Exercise objective:
Type out each entry exactly as it appears, but keep every image out.

Listed records:
___

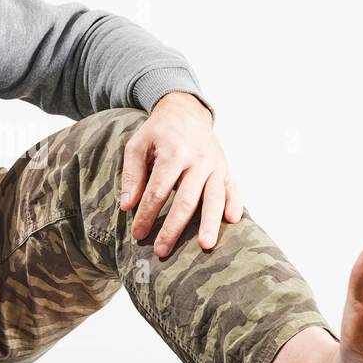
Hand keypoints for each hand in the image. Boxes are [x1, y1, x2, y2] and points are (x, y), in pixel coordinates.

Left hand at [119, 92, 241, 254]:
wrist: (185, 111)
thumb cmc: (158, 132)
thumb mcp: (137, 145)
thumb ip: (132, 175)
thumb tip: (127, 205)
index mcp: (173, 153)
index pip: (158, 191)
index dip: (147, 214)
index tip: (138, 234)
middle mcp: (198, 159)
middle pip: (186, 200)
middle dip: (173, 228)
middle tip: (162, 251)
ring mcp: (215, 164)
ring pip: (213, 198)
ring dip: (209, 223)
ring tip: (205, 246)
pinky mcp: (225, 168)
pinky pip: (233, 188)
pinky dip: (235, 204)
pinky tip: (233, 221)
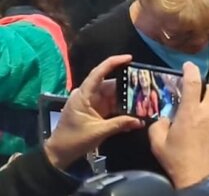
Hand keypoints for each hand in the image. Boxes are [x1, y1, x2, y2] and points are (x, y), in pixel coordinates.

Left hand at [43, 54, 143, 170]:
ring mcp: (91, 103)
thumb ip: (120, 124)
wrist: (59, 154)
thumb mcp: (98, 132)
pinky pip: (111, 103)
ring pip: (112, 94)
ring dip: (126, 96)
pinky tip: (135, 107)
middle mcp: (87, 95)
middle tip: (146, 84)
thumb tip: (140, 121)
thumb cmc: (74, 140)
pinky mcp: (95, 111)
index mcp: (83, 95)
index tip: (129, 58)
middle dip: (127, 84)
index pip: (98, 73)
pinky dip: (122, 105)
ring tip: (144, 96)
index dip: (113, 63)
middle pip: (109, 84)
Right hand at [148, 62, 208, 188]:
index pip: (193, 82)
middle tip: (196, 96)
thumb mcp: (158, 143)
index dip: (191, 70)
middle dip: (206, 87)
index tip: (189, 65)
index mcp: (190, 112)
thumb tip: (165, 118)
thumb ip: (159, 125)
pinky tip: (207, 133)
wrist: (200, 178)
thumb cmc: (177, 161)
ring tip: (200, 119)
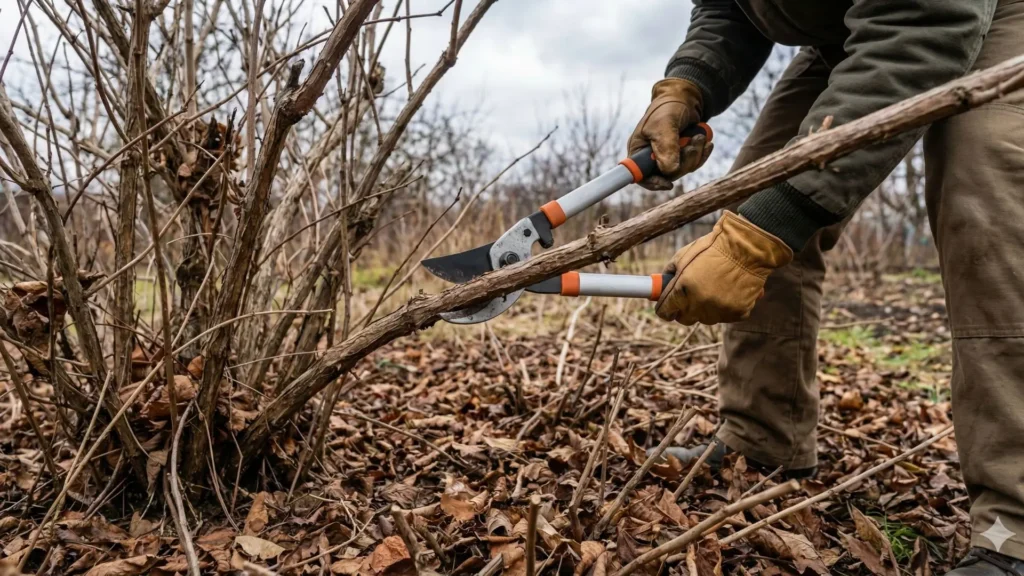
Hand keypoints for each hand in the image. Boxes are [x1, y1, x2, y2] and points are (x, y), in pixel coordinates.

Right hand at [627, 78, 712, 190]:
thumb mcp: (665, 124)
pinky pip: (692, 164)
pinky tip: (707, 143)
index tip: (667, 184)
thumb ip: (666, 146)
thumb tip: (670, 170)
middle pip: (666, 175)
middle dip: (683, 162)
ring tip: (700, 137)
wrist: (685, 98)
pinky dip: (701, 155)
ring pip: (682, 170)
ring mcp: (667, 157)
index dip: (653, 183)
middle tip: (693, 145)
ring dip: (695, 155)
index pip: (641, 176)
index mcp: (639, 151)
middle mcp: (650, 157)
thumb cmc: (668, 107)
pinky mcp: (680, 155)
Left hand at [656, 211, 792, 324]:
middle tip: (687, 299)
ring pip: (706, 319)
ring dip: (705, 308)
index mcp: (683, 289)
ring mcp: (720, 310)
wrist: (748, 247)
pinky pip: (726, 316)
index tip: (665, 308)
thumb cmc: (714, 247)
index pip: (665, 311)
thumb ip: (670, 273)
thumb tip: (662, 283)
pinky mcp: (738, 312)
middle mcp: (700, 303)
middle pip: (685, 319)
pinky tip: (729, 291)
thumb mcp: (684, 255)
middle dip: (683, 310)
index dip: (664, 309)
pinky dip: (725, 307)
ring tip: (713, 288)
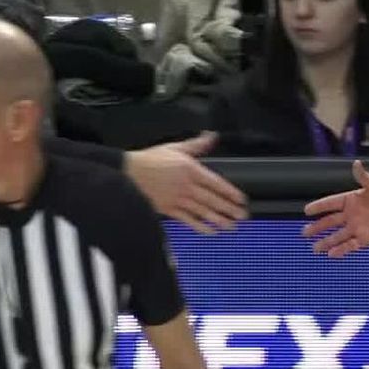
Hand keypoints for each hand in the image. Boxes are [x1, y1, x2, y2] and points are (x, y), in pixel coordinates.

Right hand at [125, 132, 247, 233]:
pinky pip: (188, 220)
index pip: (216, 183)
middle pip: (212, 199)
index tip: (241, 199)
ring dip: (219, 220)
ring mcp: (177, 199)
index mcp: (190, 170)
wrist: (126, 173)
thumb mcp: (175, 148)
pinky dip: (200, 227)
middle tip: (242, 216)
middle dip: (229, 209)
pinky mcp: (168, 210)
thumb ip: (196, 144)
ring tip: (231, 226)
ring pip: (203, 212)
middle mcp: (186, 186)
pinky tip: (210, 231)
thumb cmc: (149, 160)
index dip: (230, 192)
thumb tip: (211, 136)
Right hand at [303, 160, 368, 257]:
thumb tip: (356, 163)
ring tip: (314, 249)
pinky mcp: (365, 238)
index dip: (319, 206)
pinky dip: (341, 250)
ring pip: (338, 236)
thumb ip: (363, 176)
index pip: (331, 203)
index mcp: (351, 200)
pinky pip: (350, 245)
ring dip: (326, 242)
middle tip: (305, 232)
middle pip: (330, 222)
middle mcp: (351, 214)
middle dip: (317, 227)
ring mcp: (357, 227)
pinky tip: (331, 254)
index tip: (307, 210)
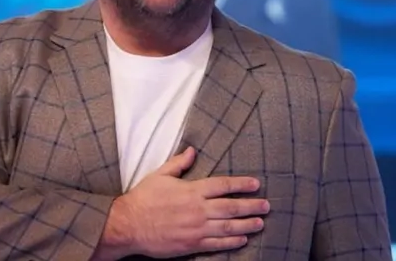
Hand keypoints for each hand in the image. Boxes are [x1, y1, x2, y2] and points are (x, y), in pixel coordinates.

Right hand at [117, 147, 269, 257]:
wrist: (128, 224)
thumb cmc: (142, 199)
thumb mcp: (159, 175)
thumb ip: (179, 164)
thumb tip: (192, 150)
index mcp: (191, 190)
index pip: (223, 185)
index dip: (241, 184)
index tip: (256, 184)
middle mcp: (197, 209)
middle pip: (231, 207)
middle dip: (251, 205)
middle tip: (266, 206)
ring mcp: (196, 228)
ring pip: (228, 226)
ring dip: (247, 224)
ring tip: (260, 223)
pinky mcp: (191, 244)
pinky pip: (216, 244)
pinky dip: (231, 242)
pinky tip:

___

Response to the exercise:
Hand keypoints for each hand in the image. Boxes are [x1, y1, x2, y2] and points are (x, y), in pixel coordinates.

Left hand at [119, 92, 241, 254]:
wrist: (185, 111)
thumb cmc: (158, 132)
thumb mcp: (137, 145)
thumb ip: (132, 175)
thumb tip: (127, 205)
index mcp: (173, 153)
index pip: (158, 191)
index dip: (147, 214)
index tip: (138, 234)
middle mcp: (198, 159)
middle pip: (186, 200)
middle dip: (173, 228)
middle tip: (162, 251)
ring mcp: (215, 164)
ring pip: (213, 198)
ring dip: (209, 223)
ring tip: (205, 246)
pinky mcp: (225, 168)
pinky pip: (233, 188)
pinky dip: (235, 204)
pinky tip: (233, 221)
Hand keypoints for each hand in the image. Boxes are [x1, y1, x2, y2] and points are (x, y), in pixel coordinates.

Left hand at [43, 54, 143, 170]:
ring mcp: (91, 103)
thumb ip: (120, 124)
wrist: (59, 154)
thumb mcp: (98, 132)
pinky pip: (111, 103)
ring pip: (112, 94)
ring dip: (126, 96)
pinky tip: (135, 107)
middle mcp: (87, 95)
middle tip: (146, 84)
thumb tip: (140, 121)
thumb cmc: (74, 140)
pinky mcp: (95, 111)
index mcp: (83, 95)
index tip: (129, 58)
middle dip: (127, 84)
index pip: (98, 73)
pinky dip: (122, 105)
ring tip: (144, 96)
index dip: (113, 63)
middle pip: (109, 84)
Right hand at [148, 62, 208, 188]:
index pip: (193, 82)
middle tip: (196, 96)
thumb mcp: (158, 143)
index dip: (191, 70)
middle dip: (206, 87)
index tip: (189, 65)
index mcp: (190, 112)
thumb tip: (165, 118)
thumb ip: (159, 125)
pinky tip: (207, 133)
wrist: (200, 178)
thumb cmc: (177, 161)
ring tip: (200, 119)
Hand keypoints for each hand in the image. Boxes are [x1, y1, x2, y2] and points are (x, y), in pixel coordinates.

Right hand at [627, 78, 712, 190]:
thumb mcp: (665, 124)
pinky pip: (692, 164)
pinky tip: (707, 143)
index tip: (667, 184)
thumb ip: (666, 146)
thumb tip: (670, 170)
middle pip: (666, 175)
middle dip: (683, 162)
ring tip: (700, 137)
wrist: (685, 98)
pinky dip: (701, 155)
ring pip: (682, 170)
ring mcp: (667, 157)
index dip: (653, 183)
middle tip: (693, 145)
ring dip: (695, 155)
index pip: (641, 176)
index mcp: (639, 151)
middle mcp: (650, 157)
thumb cmc: (668, 107)
pinky mcp: (680, 155)
Left hand at [656, 211, 792, 324]:
middle tip: (687, 299)
ring pip: (706, 319)
ring dip: (705, 308)
index mcp: (683, 289)
ring mcp: (720, 310)
wrist: (748, 247)
pinky pip: (726, 316)
index tip: (665, 308)
thumb cmc: (714, 247)
index pip: (665, 311)
thumb ip: (670, 273)
thumb tip: (662, 283)
pinky mcp: (738, 312)
middle mcp: (700, 303)
middle pip: (685, 319)
pinky tip: (729, 291)
thumb mcp: (684, 255)
middle dip: (683, 310)
index dip: (664, 309)
pinky dip: (725, 307)
ring tip: (713, 288)
Hand keypoints for each hand in the image. Boxes are [x1, y1, x2, y2] and points are (x, y), in pixel coordinates.

Right hand at [125, 132, 247, 233]:
pinky pip: (188, 220)
index pip: (216, 183)
middle pip: (212, 199)
index tip: (241, 199)
ring dip: (219, 220)
ring mcp: (177, 199)
index mcp: (190, 170)
wrist: (126, 173)
thumb mcp: (175, 148)
pinky dip: (200, 227)
middle tip: (242, 216)
middle dip: (229, 209)
pinky mcp: (168, 210)
thumb ip: (196, 144)
ring tip: (231, 226)
ring pip: (203, 212)
middle mcp: (186, 186)
pinky tip: (210, 231)
thumb cmc: (149, 160)
index dip: (230, 192)
thumb tip: (211, 136)
Right hand at [303, 160, 368, 257]:
thumb tip: (356, 163)
ring tip: (314, 249)
pinky mcp: (365, 238)
index dip: (319, 206)
pinky dip: (341, 250)
ring pip: (338, 236)
thumb ip: (363, 176)
index pip: (331, 203)
index mcp: (351, 200)
pinky pip: (350, 245)
ring dip: (326, 242)
middle tip: (305, 232)
middle pip: (330, 222)
middle mcp: (351, 214)
middle dip: (317, 227)
ring mcp: (357, 227)
pinky tip: (331, 254)
index tip: (307, 210)
Hand keypoints for each hand in the image. Boxes are [x1, y1, x2, y2] and points are (x, y), in pixel coordinates.

Right hand at [117, 147, 269, 257]:
wrist: (128, 224)
thumb cmc: (142, 199)
thumb mcp: (159, 175)
thumb ip: (179, 164)
thumb tip: (192, 150)
index mcp: (191, 190)
index pip: (223, 185)
index dip: (241, 184)
index tip: (256, 184)
middle mcp: (197, 209)
middle pip: (231, 207)
middle dip: (251, 205)
middle tip: (266, 206)
ring mcp: (196, 228)
ring pip: (228, 226)
ring dip: (247, 224)
ring tip: (260, 223)
pinky mcp: (191, 244)
pinky pip: (216, 244)
pinky dip: (231, 242)
pinky tip:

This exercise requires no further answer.